What is expected ▸ Answer with one number only: the count of lines below that hold the word "como".

========================

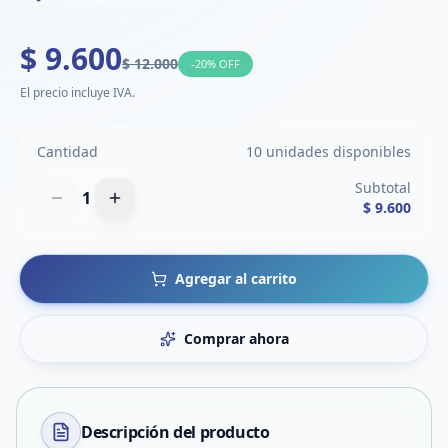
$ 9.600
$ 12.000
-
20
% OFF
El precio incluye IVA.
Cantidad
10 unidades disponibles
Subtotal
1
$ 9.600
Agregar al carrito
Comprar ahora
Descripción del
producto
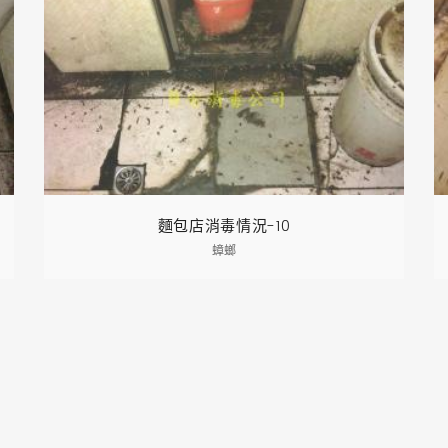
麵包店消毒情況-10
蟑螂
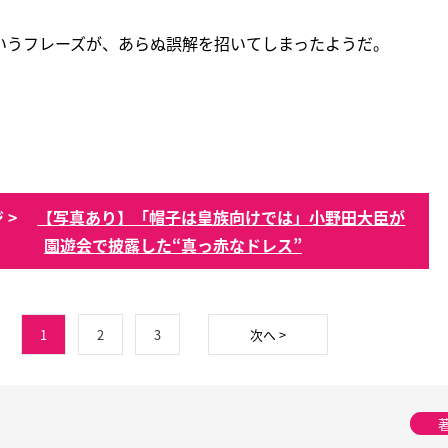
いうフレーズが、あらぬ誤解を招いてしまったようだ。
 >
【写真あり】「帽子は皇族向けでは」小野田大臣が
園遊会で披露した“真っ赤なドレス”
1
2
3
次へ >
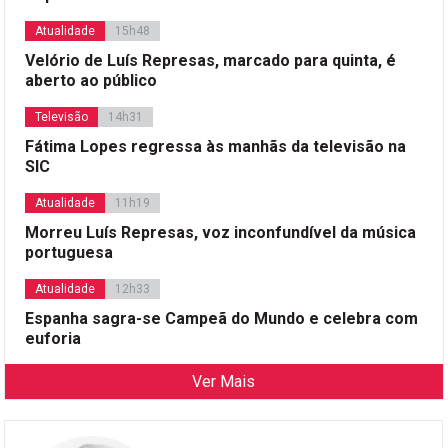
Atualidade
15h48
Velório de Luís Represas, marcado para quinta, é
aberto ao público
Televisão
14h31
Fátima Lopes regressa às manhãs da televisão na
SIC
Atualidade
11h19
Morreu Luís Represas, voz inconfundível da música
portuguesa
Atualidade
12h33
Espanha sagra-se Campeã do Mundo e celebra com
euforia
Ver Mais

========================

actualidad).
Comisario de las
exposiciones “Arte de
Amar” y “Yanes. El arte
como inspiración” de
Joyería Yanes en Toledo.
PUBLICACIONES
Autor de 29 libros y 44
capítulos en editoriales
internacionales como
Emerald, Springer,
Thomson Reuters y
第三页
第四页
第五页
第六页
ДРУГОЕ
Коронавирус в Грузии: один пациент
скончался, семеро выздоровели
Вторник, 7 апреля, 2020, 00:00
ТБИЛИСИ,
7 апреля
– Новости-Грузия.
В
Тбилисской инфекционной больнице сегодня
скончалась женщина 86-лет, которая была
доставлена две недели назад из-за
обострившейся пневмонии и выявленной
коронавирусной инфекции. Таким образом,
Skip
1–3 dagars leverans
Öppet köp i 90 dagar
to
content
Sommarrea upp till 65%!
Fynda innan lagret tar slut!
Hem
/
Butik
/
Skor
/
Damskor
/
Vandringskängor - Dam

========================

Task output ▸ 2